* **What needs to be done**
Leaving the pictures aside, transcribe every line below exactly.

* **Information provided**
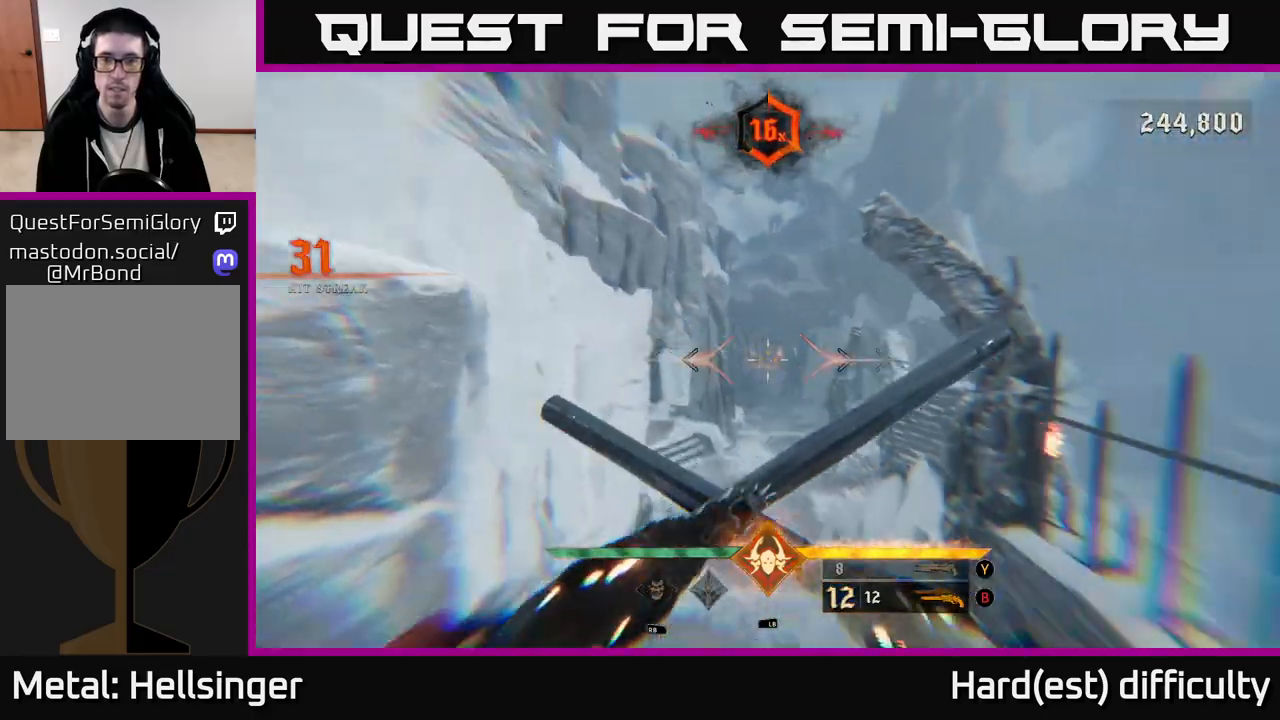
{"buttons": [], "left_stick": "up", "right_stick": "center", "events": [[133, "right_stick", "center"], [333, "L2", "down"], [417, "L2", "up"]]}
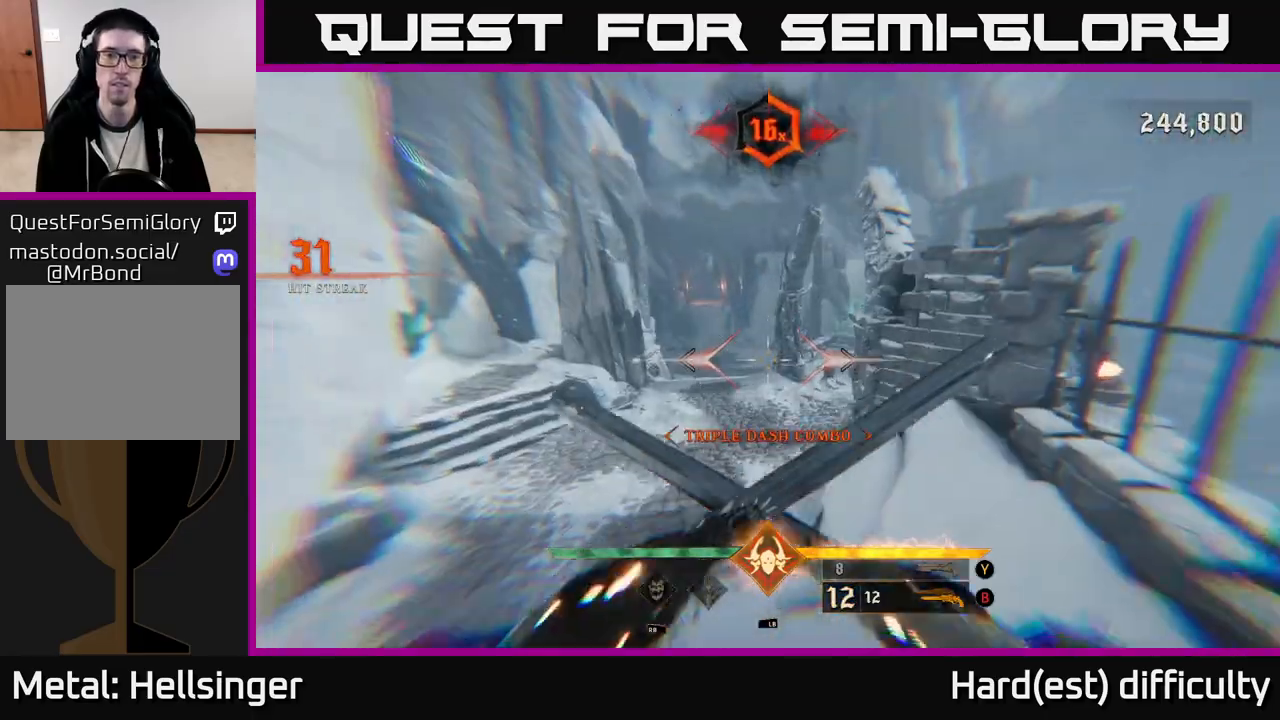
{"buttons": [], "left_stick": "up", "right_stick": "center", "events": [[150, "left_stick", "up-left"], [150, "right_stick", "left"], [250, "right_stick", "center"], [300, "left_stick", "up"], [367, "L2", "down"], [483, "L2", "up"]]}
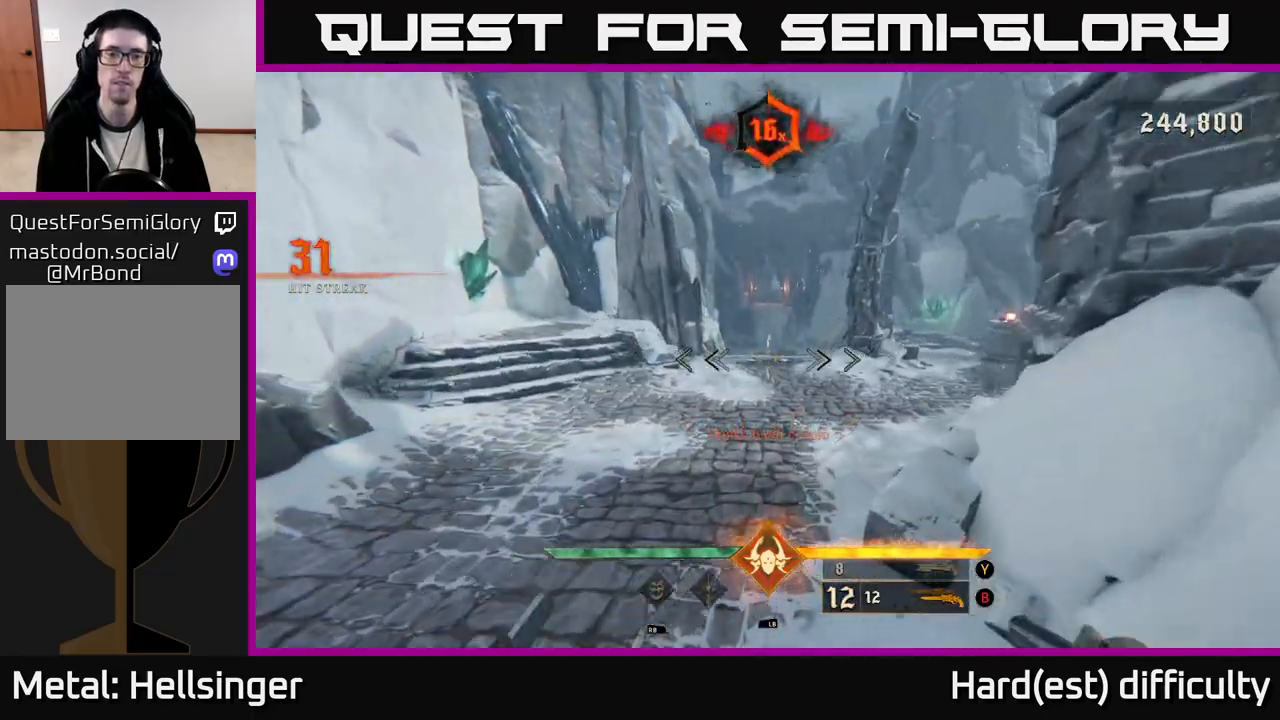
{"buttons": ["L2"], "left_stick": "up", "right_stick": "center", "events": [[100, "right_stick", "up-right"], [233, "right_stick", "center"], [417, "L2", "down"], [417, "right_stick", "up-left"], [467, "right_stick", "center"]]}
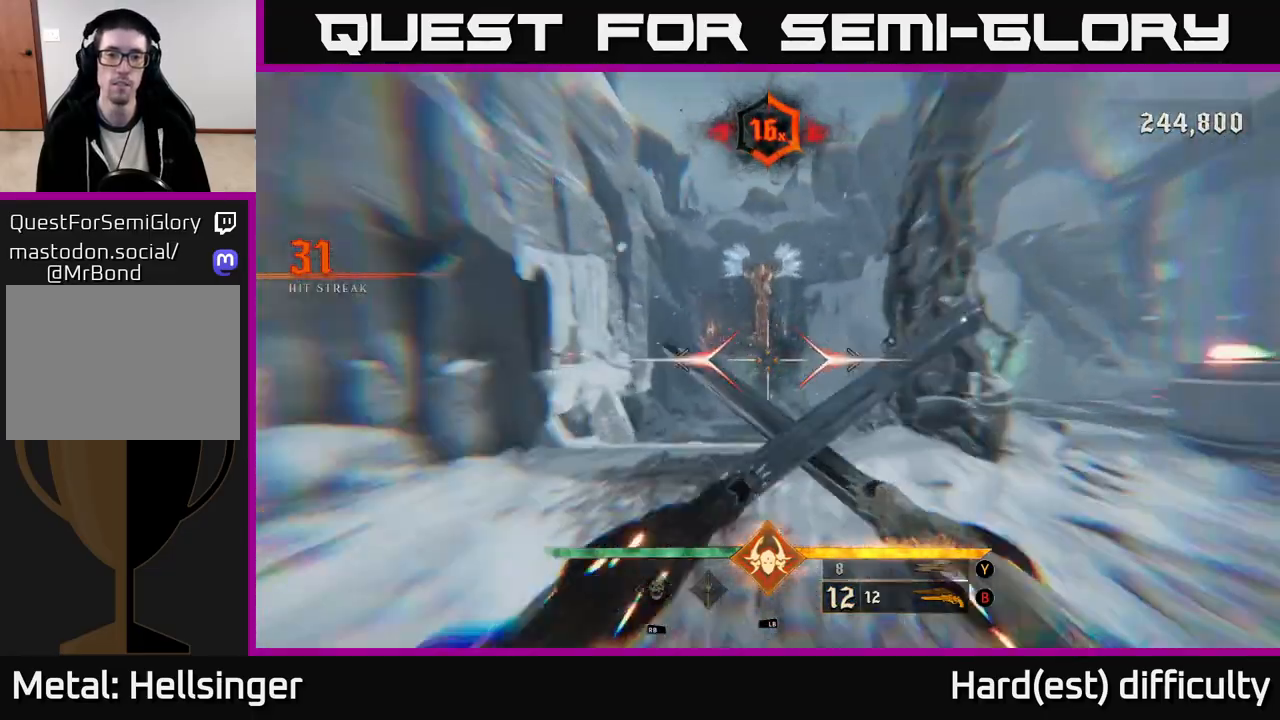
{"buttons": ["R2"], "left_stick": "center", "right_stick": "up", "events": [[33, "L2", "up"], [317, "right_stick", "up"], [483, "R2", "down"], [483, "left_stick", "center"]]}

* **Response**
{"buttons": [], "left_stick": "up", "right_stick": "center", "events": [[133, "right_stick", "center"], [333, "L2", "down"], [417, "L2", "up"]]}
{"buttons": [], "left_stick": "up", "right_stick": "center", "events": [[150, "left_stick", "up-left"], [150, "right_stick", "left"], [250, "right_stick", "center"], [300, "left_stick", "up"], [367, "L2", "down"], [483, "L2", "up"]]}
{"buttons": ["L2"], "left_stick": "up", "right_stick": "center", "events": [[100, "right_stick", "up-right"], [233, "right_stick", "center"], [417, "L2", "down"], [417, "right_stick", "up-left"], [467, "right_stick", "center"]]}
{"buttons": ["R2"], "left_stick": "center", "right_stick": "up", "events": [[33, "L2", "up"], [317, "right_stick", "up"], [483, "R2", "down"], [483, "left_stick", "center"]]}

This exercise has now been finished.